The equal pay crowd might have some valid points to make following the conclusion of the U.S. Women’s Amateur in West Point, Mississippi.
Even though it was an amateur competition and did not offer prizemoney to the winner, the women who took part deserve vast compensation for enduring Mississippi in August.
Heat and humidity to rival anything of which Queensland can muster is the fate of those who venture into Mississippi during the northern hemisphere summer.
The U.S. Women’s Amateur was won by Australian Gabriela Ruffels. She became the first Aussie to win the tournament in the history of the event, which dates back to 1895.
Ruffels attends school and plays collegiate golf for the University of Southern California.
New Zealand’s Lydia Ko won the event in 2012, so no southern hemisphere duck was harmed.

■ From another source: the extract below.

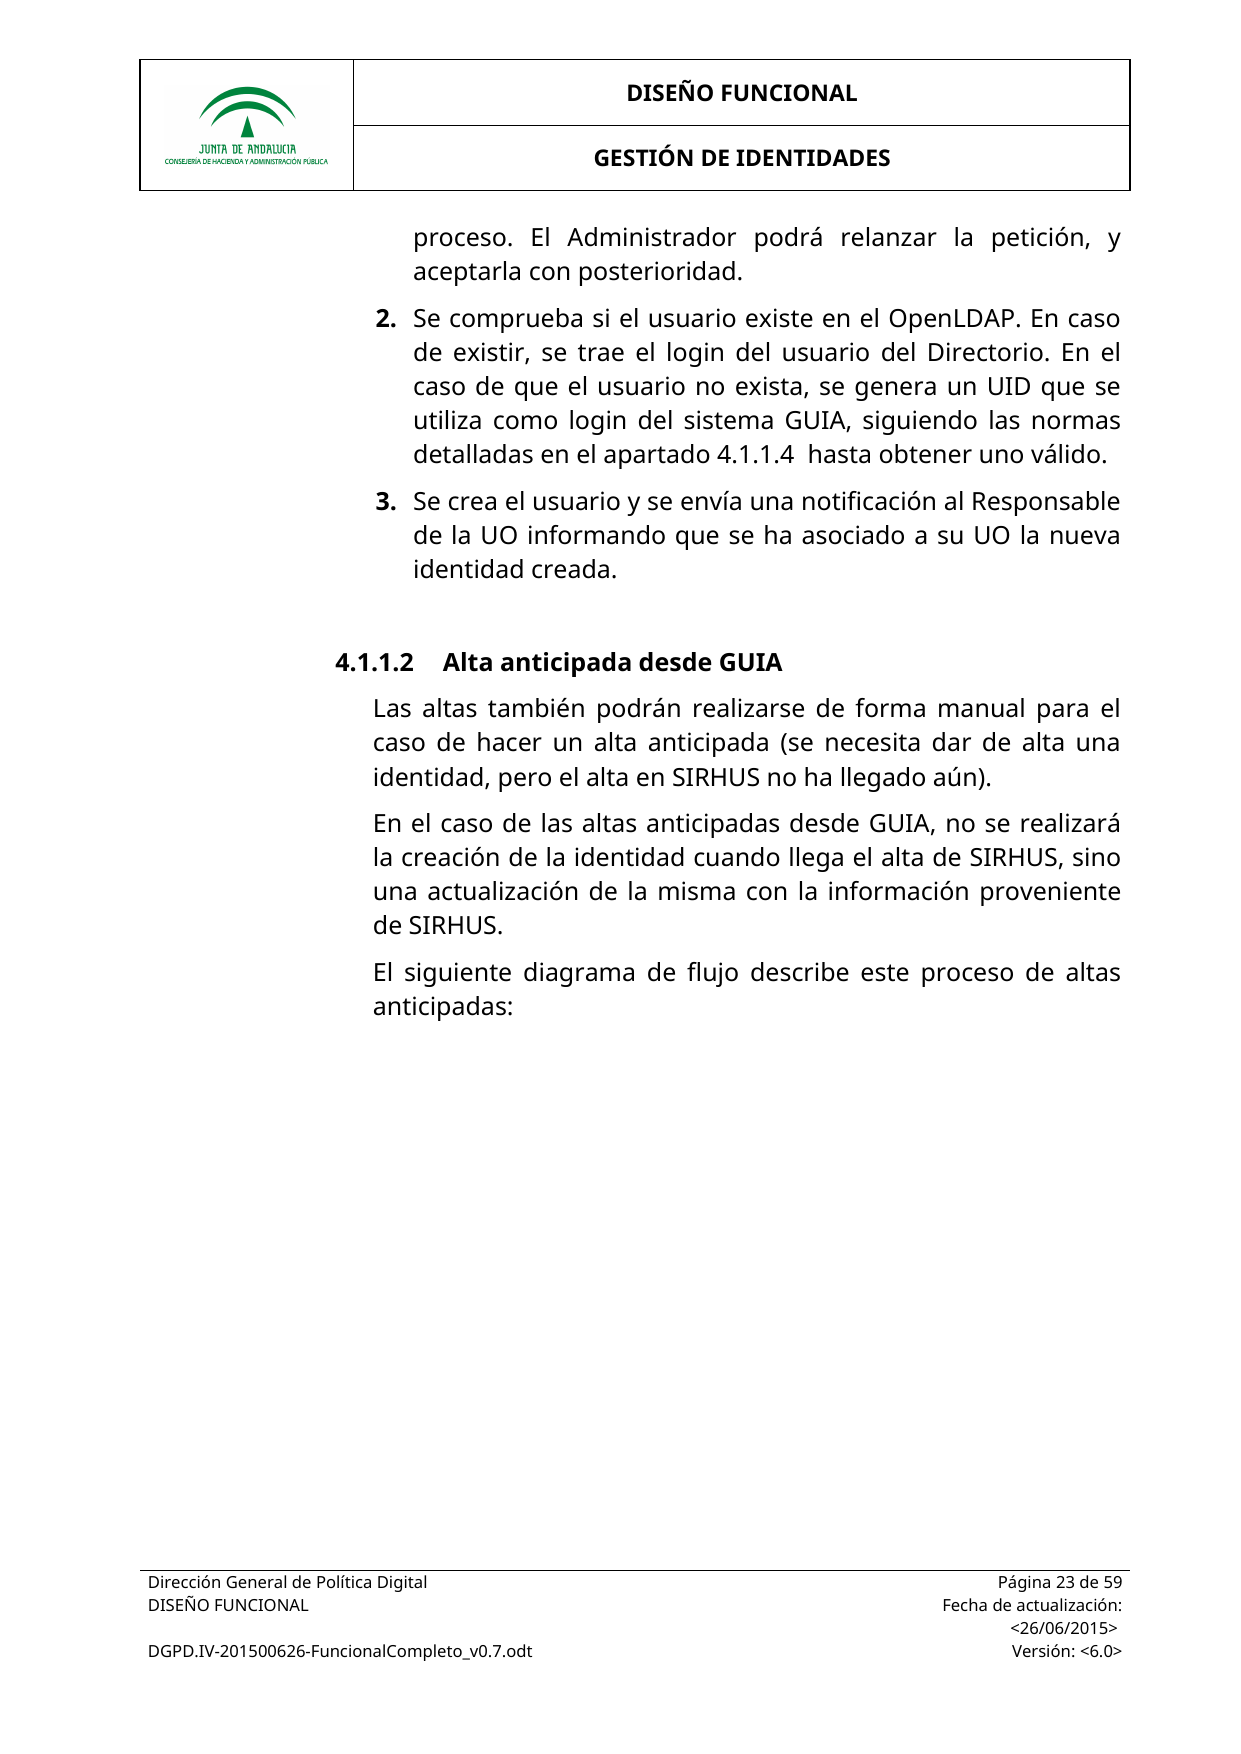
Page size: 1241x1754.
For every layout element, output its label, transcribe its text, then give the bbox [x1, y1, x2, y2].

Australian Anne-Marie Knight was runner up in 1995, as was Lindy Goggin in 1981.
Ruffels, who gives Sandringham, Victoria as her place of birth, won this year’s event by beating Albane Valenzuela of Switzerland 1 up in the 36-hole final at Old Waverly Golf Club.
We would have enjoyed it more if Valenzuela was from Venezuela, but at least she is not from Brazil. She plays collegiately for Stanford University, so California is a spawning ground for women golfers.
Ruffels is just 19 and will be returning to play college golf for the Trojans as a junior.
She won in dramatic fashion. She was one down until she pulled even on the 33rd hole of the final with a birdie. She went ahead by one on the 36th hole and won when she halved the final hole with a dramatic 10-foot putt, one of those dreaded left to right curlers golfers universally detest.
“I’m a proud Australian,” Ruffels said. “That’s where I started playing golf. I have such a huge support system back there, and to win it not only for myself but everyone back home is huge, and it just means the world.”
The victory earns her entry into the 2020 U.S. Women’s Open, where she will have the option of competing as an amateur, or as a professional.
Playing and winning in Mississippi should be worth far more.